Smart garments that monitor physiological and biomechanical signals are essential for personalized healthcare, but they usually require bulky batteries or external power sources. The study aims to develop a smart shirt that harvests energy from body motion to power wearable healthcare sensors. The authors fabricated a metal‑free fiber‑based generator using cotton threads, PTFE suspension, and carbon nanotubes, converting biomechanical motion into electricity via electrostatic effects. The FBG achieved an average power density of ~0.1 µW/cm², enabling a power shirt to activate a wireless body‑temperature sensor, and it also functioned as a self‑powered sensor for quantitative motion detection.

Abstract

Smart garments for monitoring physiological and biomechanical signals of the human body are key sensors for personalized healthcare. However, they typically require bulky battery packs or have to be plugged into an electric plug in order to operate.

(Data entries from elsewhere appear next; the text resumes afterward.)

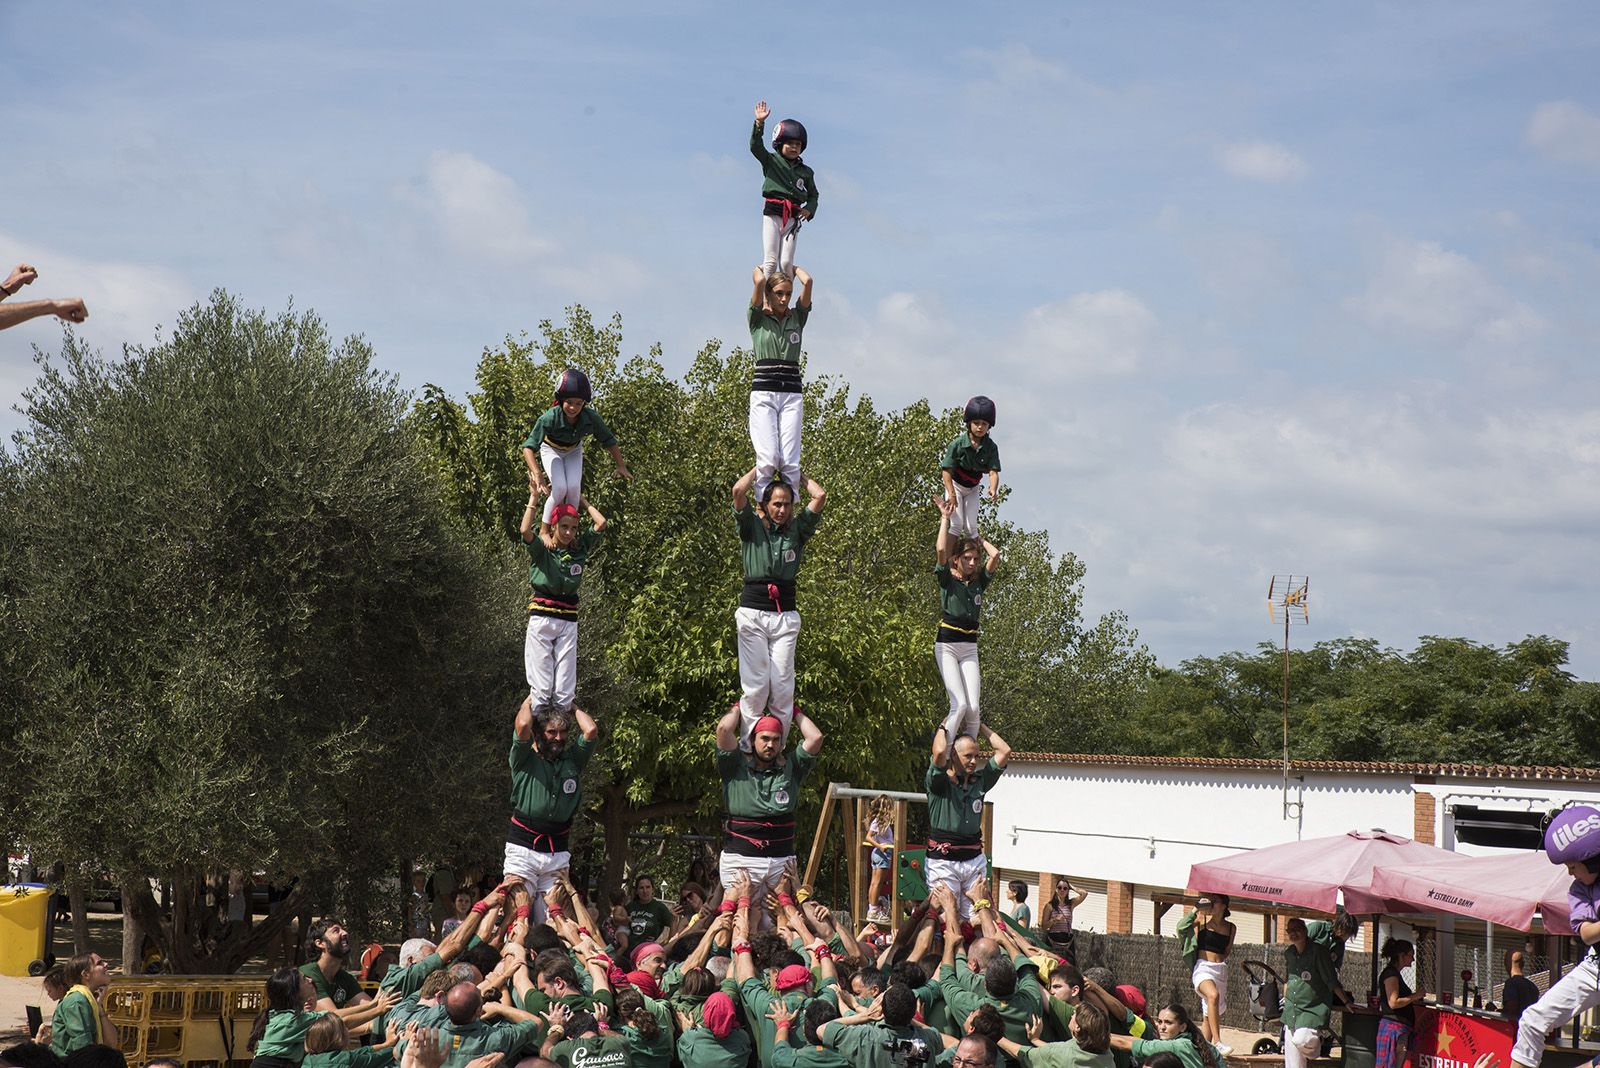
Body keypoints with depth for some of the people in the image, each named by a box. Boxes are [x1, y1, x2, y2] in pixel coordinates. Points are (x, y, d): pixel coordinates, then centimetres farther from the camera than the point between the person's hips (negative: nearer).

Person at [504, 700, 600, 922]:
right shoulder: (525, 758, 3)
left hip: (557, 851, 4)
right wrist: (528, 702, 5)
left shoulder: (572, 760, 13)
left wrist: (573, 709, 15)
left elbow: (591, 730, 0)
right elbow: (523, 726, -14)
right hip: (523, 846, -4)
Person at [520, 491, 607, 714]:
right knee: (541, 687, -7)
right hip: (541, 618, -3)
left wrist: (581, 500, 11)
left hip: (568, 622, 3)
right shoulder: (541, 550, 1)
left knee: (565, 691, -1)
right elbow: (525, 531, -18)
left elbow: (601, 524, 2)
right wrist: (534, 498, -10)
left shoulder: (579, 550, 10)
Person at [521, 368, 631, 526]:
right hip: (551, 450, -2)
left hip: (573, 450, 2)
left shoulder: (591, 417, -33)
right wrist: (537, 474, -59)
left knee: (574, 488, -18)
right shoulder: (550, 418, -42)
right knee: (560, 489, -22)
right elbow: (528, 447, -47)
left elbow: (609, 440, -15)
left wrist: (621, 466, -15)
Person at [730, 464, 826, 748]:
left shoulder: (797, 530, 12)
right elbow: (739, 490, -6)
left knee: (783, 687, -3)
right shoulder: (752, 527, 7)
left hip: (786, 615, 2)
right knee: (755, 685, -6)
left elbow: (820, 495, 5)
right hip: (753, 612, -2)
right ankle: (746, 748, -3)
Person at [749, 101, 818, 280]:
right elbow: (755, 146, -6)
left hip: (793, 218, 2)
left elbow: (813, 195, 23)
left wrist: (809, 209, 1)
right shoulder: (771, 161, 9)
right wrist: (759, 123, -20)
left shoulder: (805, 171, 16)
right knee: (771, 261, -10)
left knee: (786, 262, -9)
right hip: (772, 214, -2)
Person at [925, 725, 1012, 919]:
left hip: (975, 860, 5)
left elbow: (1004, 751, 8)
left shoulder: (980, 780, 10)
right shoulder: (939, 782, -6)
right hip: (943, 861, -5)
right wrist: (944, 726, -5)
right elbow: (940, 752, -24)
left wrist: (981, 726, 11)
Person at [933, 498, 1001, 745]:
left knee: (973, 709, -9)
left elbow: (995, 555, 2)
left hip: (969, 648, 4)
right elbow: (941, 550, -14)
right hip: (946, 645, -4)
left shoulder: (979, 582, 13)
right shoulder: (947, 579, 1)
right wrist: (945, 518, -4)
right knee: (960, 704, -19)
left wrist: (978, 540, 17)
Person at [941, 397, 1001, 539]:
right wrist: (951, 494, -30)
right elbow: (946, 470, -22)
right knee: (957, 524, -12)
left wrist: (993, 489, -44)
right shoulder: (958, 443, -25)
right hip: (955, 484, -3)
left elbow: (993, 472, -23)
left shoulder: (991, 447, -17)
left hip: (973, 488, 3)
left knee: (971, 526, -1)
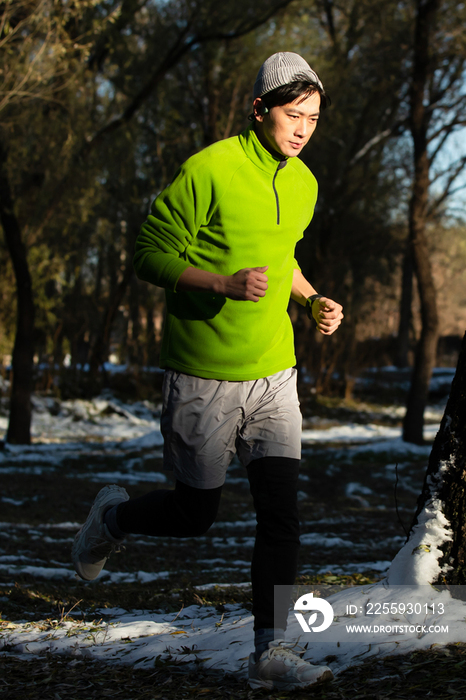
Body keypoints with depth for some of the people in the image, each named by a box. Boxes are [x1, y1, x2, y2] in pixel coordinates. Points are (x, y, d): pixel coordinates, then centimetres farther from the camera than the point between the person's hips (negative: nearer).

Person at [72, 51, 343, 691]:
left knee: (282, 512, -4)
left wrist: (313, 300, 7)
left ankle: (270, 650, 2)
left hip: (274, 374, 5)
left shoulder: (302, 183, 8)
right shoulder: (208, 170, -14)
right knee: (194, 513, 5)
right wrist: (224, 284, -26)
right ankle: (112, 518, 36)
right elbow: (151, 256, -12)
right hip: (203, 375, -5)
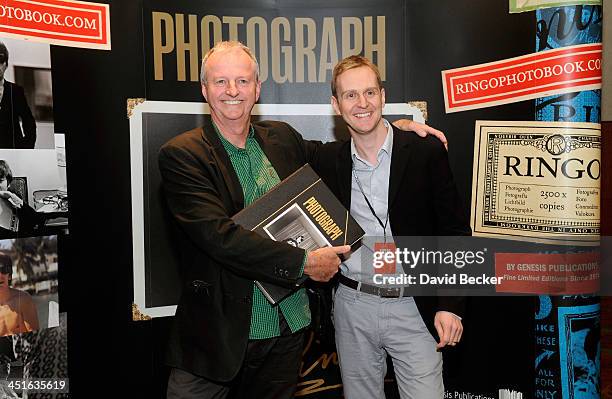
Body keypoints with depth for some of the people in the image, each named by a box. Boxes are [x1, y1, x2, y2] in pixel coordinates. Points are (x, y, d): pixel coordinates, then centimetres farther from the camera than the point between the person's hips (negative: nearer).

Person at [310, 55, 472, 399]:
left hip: (415, 308, -2)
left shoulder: (427, 152, -7)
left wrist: (450, 305, -9)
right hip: (352, 307, 3)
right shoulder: (328, 160, 1)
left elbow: (455, 231, -5)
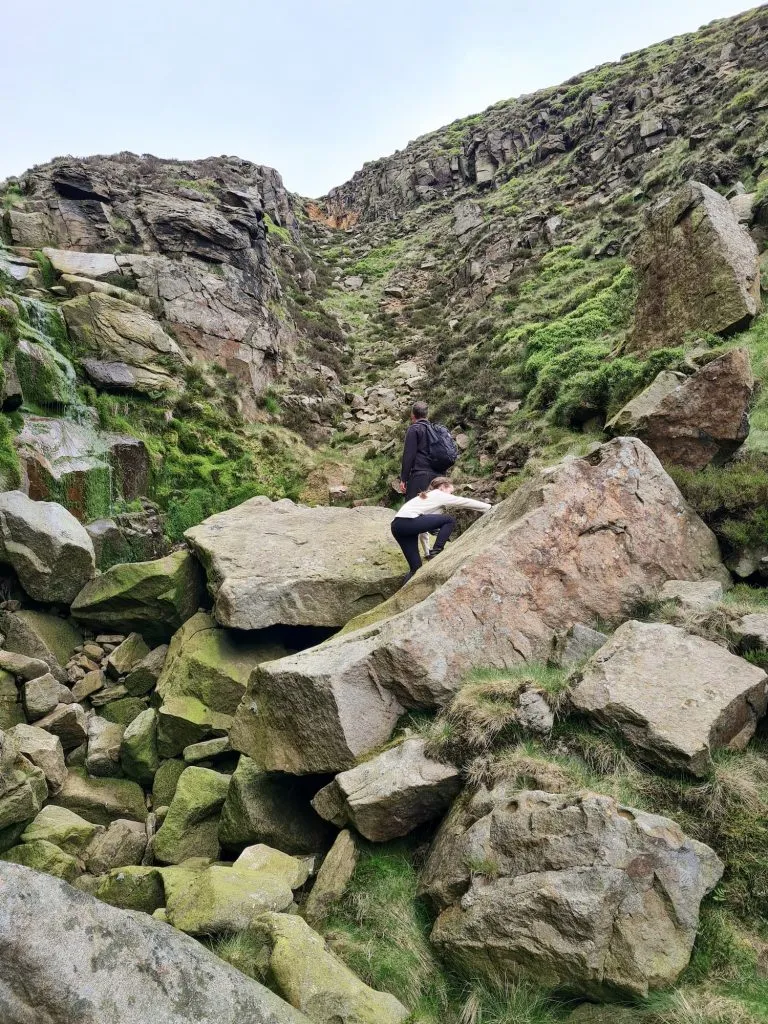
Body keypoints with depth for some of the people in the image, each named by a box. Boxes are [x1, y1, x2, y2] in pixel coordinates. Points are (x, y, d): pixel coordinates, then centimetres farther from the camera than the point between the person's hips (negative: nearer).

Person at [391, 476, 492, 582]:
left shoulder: (427, 497, 34)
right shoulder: (440, 495, 9)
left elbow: (423, 523, 34)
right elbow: (466, 502, 12)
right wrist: (489, 508, 22)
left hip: (397, 526, 9)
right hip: (408, 523, -9)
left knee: (415, 567, 10)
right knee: (450, 521, 2)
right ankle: (436, 552, 2)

Thus, a smart shirt that can extract energy from human body motions to run body-worn healthcare sensors is particularly desirable. Here, we demonstrated a metal-free fiber-based generator (FBG) via a simple, cost-effective method by using commodity cotton threads, a polytetrafluoroethylene aqueous suspension, and carbon nanotubes as source materials. The FBGs can convert biomechanical motions/vibration energy into electricity utilizing the electrostatic effect with an average output power density of ∼0.1 μW/cm2 and have been identified as an effective building element for a power shirt to trigger a wireless body temperature sensor system. Furthermore, the FBG was demonstrated as a self-powered active sensor to quantitatively detect human motion.